Quiet Revival

In old and secularized England, the young and the not so young are knocking at the door of the parish in Eastleigh, asking to return to the Catholic faith.

Cossa
A pilgrimage across the English countryside.

In the last few months, we read a surprising piece of news in the papers: the number of Catholics is increasing in secularized England. They are young and mostly men. The news brought us joy and confirmed something that we had already been seeing happen even in our parish of St. Swithun Wells, located north of Southampton.

This year, in fact, the number of adults who asked us to be prepared for the sacraments increased. During the Easter vigil, we baptized, confirmed and welcomed into the Catholic church eleven people. It is the highest number that we have seen since we arrived in England seven years ago.

But what most surprised us was the reason that brought these people to us. One of them told us that he had been very far from the Catholic Church. He had done some research and discovered that it went back to the time of Jesus. What had fascinated him was the sense of stability, tradition, the coherence of the teaching and the clarity on what is right and what is wrong. It did not surprise me in today’s world, where everything is fluid and unstable, that Jesus Christ and His Church would still be capable of fascinating, as they are firm like a rock whose aspect never changes.

Chris, who arrived to the Catholic Church after a thirty-year journey, said that the Virgin Mary was important in his decision to convert: “Before, in the Anglican community I attended,” he confessed, “we talked a lot about Jesus, but as a character who came from nowhere. Mary was never mentioned. It is only in the Catholic Church that Mary is given her rightful place as the mother of our Savior.” The Virgin Mary fascinated him. The fact that the risen Lord was physically born of a girl named Mary means that Jesus is truly human, that the Lord is present in the normal circumstances of our lives.

These people are proof that Jesus Christ is alive, that he still knows how to captivate hearts

Joseph was fascinated by the sense of direction he saw in Christianity.

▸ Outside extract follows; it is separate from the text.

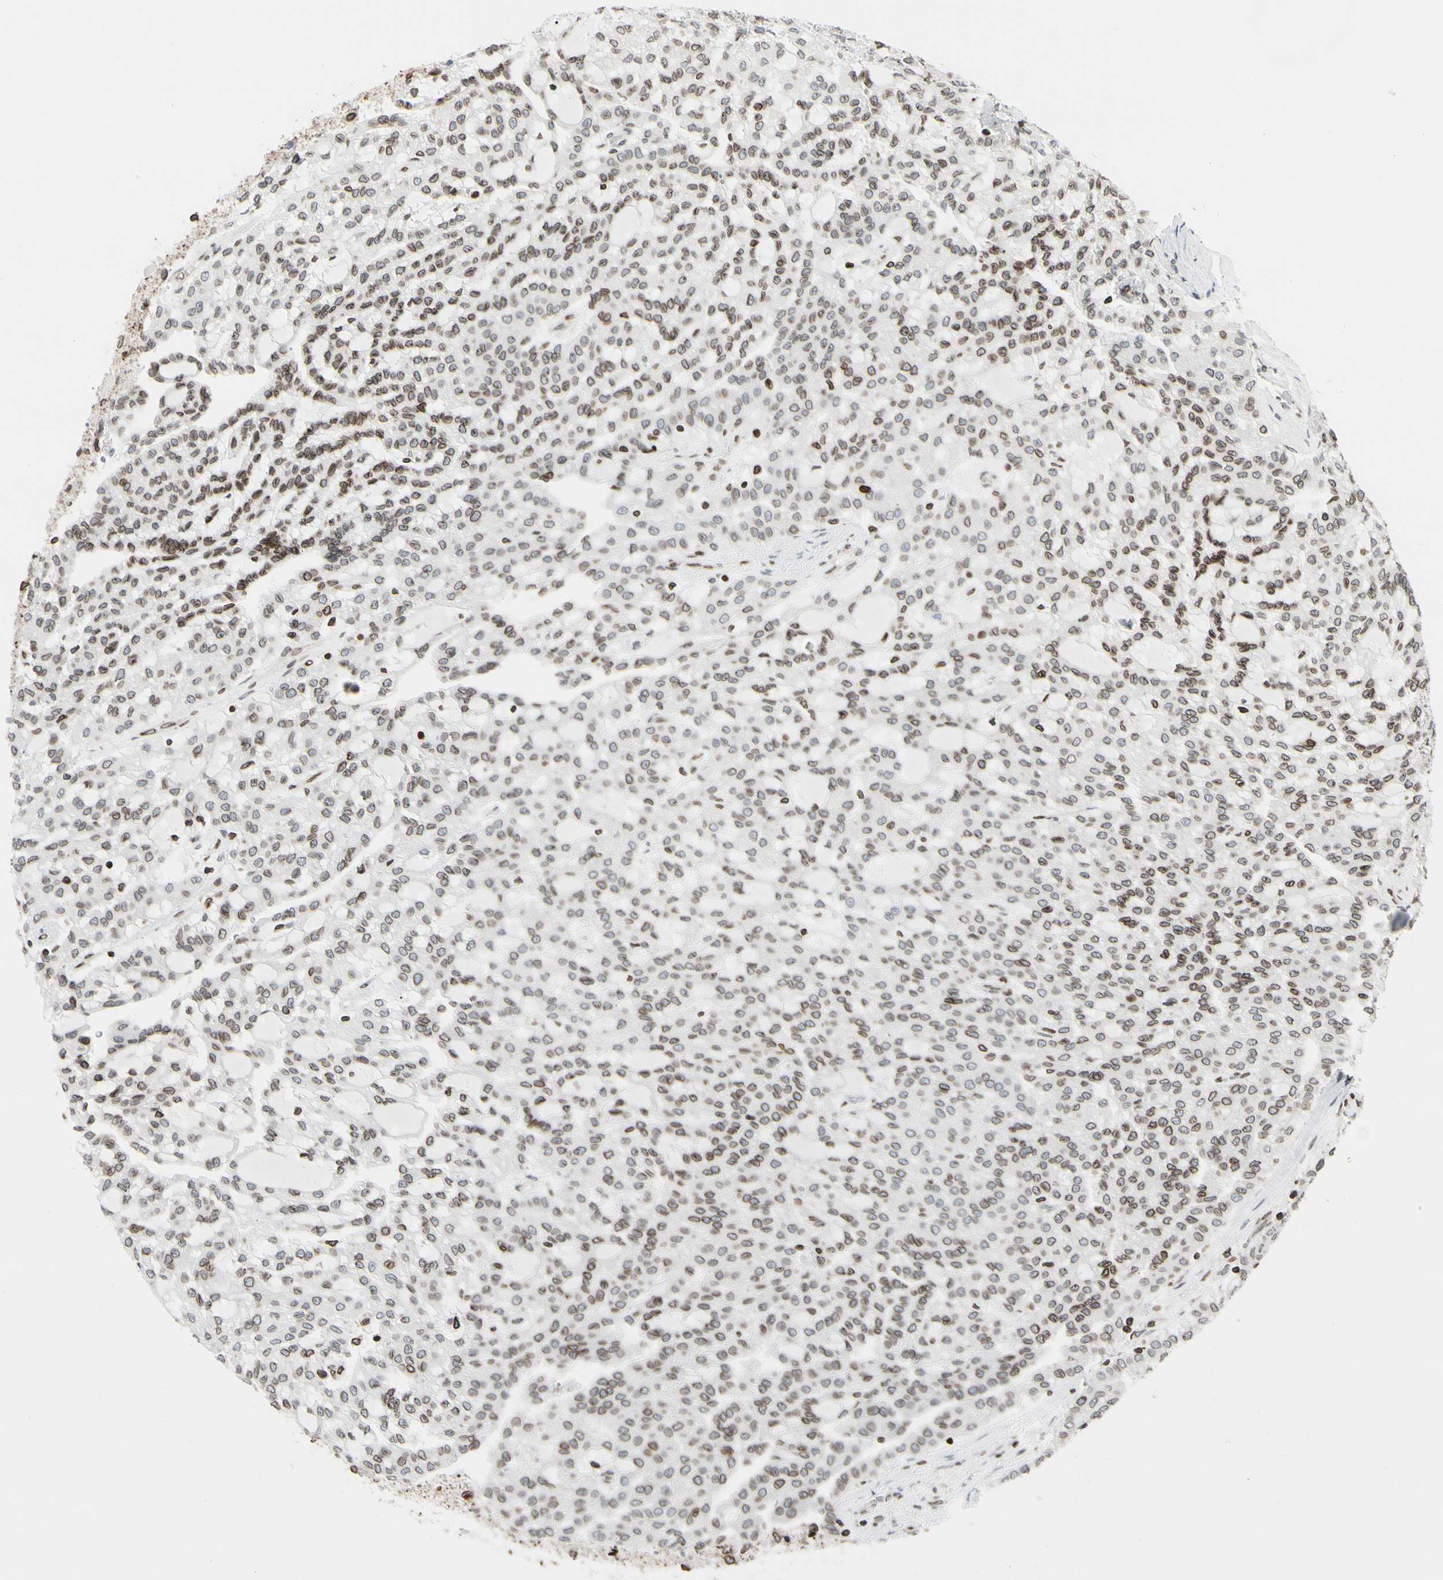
{"staining": {"intensity": "moderate", "quantity": "25%-75%", "location": "cytoplasmic/membranous,nuclear"}, "tissue": "renal cancer", "cell_type": "Tumor cells", "image_type": "cancer", "snomed": [{"axis": "morphology", "description": "Adenocarcinoma, NOS"}, {"axis": "topography", "description": "Kidney"}], "caption": "A brown stain labels moderate cytoplasmic/membranous and nuclear positivity of a protein in human renal adenocarcinoma tumor cells.", "gene": "TMPO", "patient": {"sex": "male", "age": 63}}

This is another phrase I have heard many times over the years from people who have become Catholic. Jesus Christ attracts because He gives direction, purpose, meaning to life, a clear goal. We can only make a real journey if we know where we are going.

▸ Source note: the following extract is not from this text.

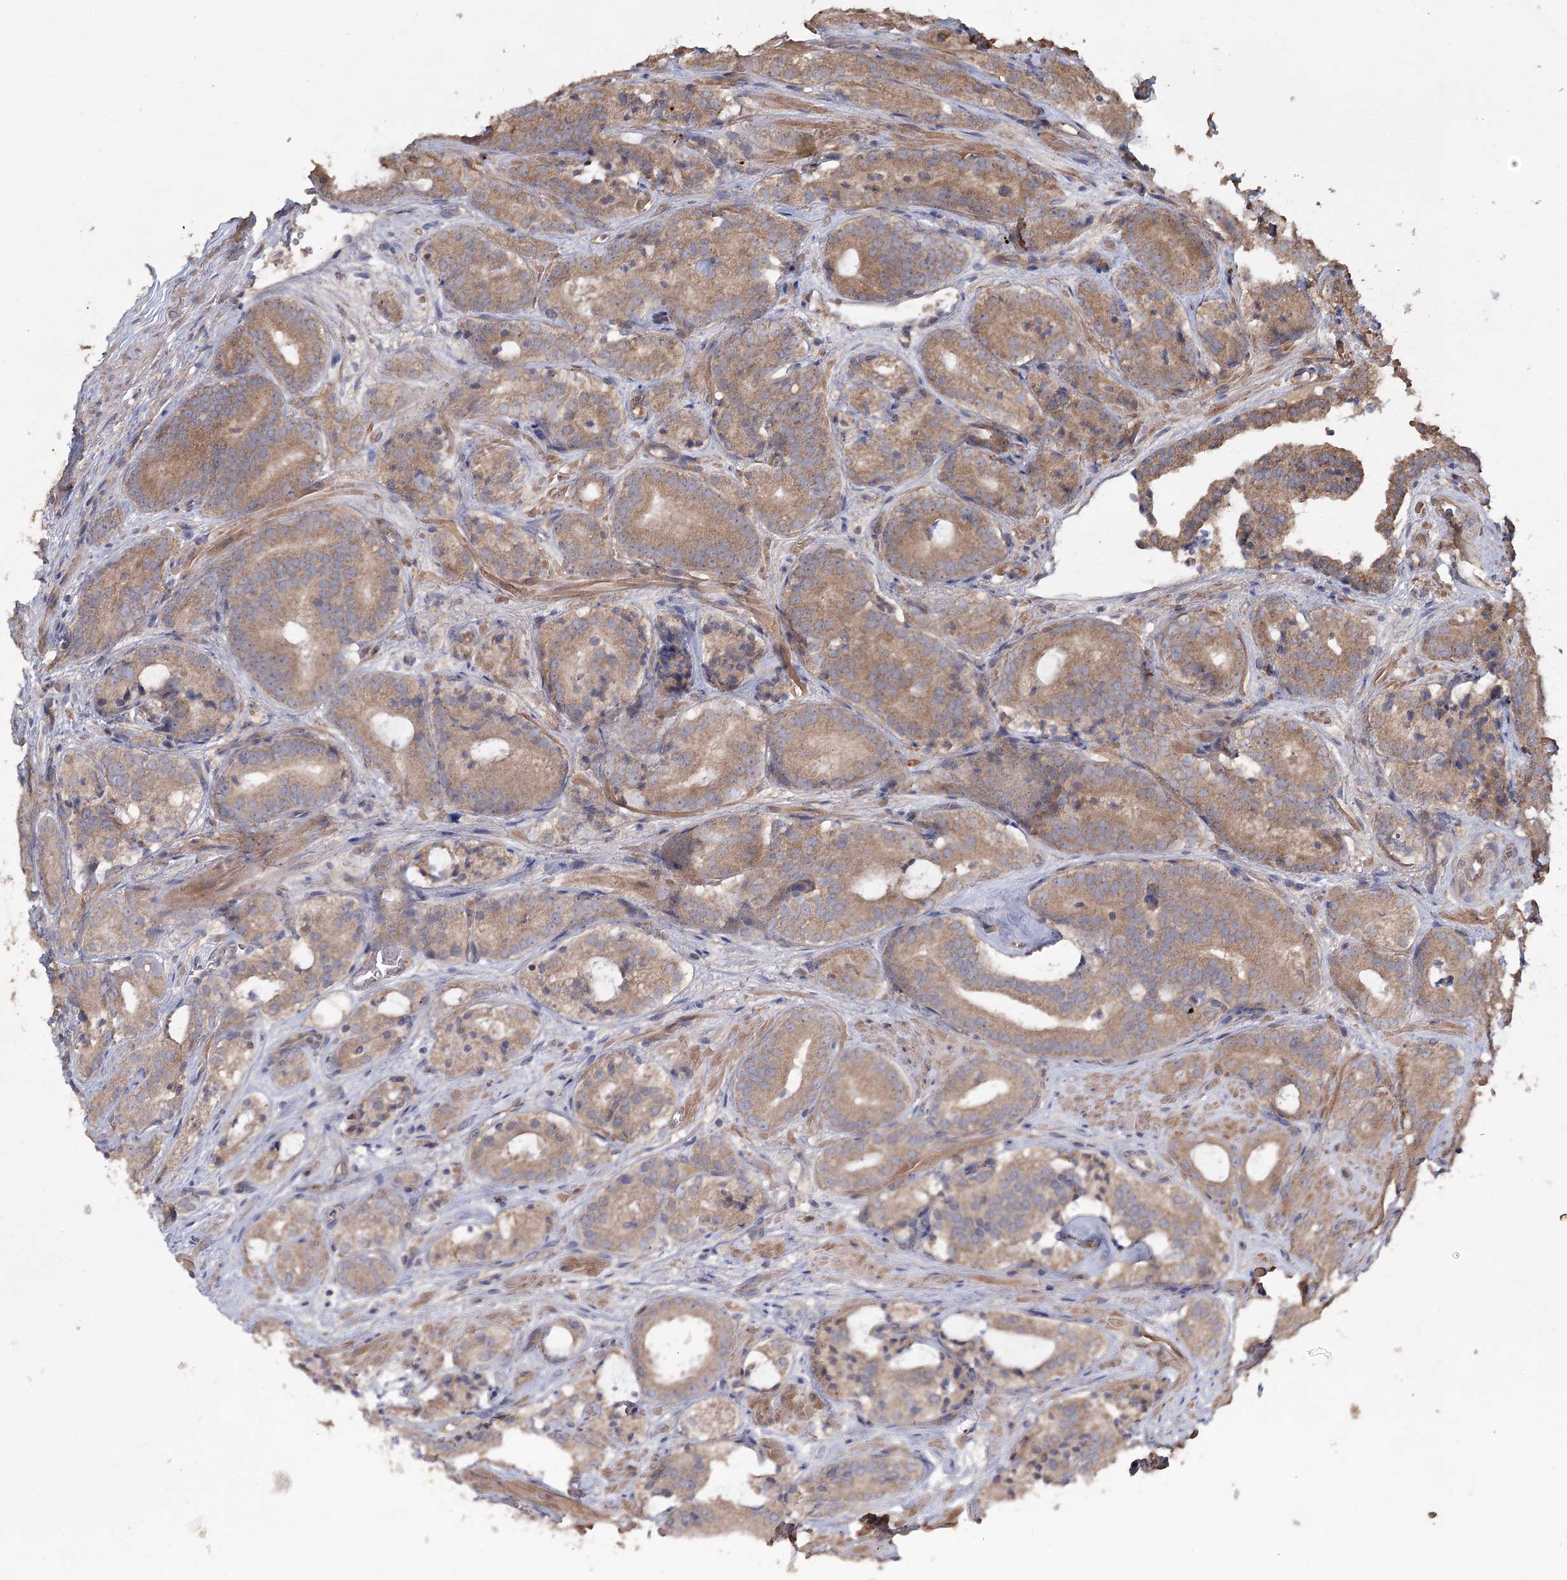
{"staining": {"intensity": "moderate", "quantity": ">75%", "location": "cytoplasmic/membranous"}, "tissue": "prostate cancer", "cell_type": "Tumor cells", "image_type": "cancer", "snomed": [{"axis": "morphology", "description": "Adenocarcinoma, High grade"}, {"axis": "topography", "description": "Prostate"}], "caption": "Immunohistochemical staining of prostate cancer (adenocarcinoma (high-grade)) displays medium levels of moderate cytoplasmic/membranous protein expression in approximately >75% of tumor cells.", "gene": "RIN2", "patient": {"sex": "male", "age": 57}}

Joseph also said that what brought him to us was the fact that he felt that God had chosen him long before: it is as if at a certain point we stop resisting him and say yes. This is baptism.

Anne was the only person in her family who was not Catholic. One day she read a sentence that said, “A family that prays together stays together.” At that moment, she decided to convert. She wanted the unity and sense of belonging that Jesus Christ is capable of creating.

These people are proof that Jesus Christ is alive, that He still captivates hearts. And not only Jesus, but also His body, the Catholic Church, with its thousand-year history, its tradition, its truths, and its saints. It will now be up to our community to accompany these eleven people on their new journey.

Some might think that this is just a coincidence. There is always a year when more people approach the Church. However, after the Easter Vigil, others came to the parish. A young girl, still a minor, came to us and asked to become Catholic. She could not clearly articulate the reason for this desire, but her eyes were bright and alive. Another 22-year-old girl came with the same request and asked me for books on Christian truth. The newspapers have called this phenomenon a “Quiet Revival.” To me, it seems something deeper and more ancient, something that began 2,000 years ago on the day of Pentecost.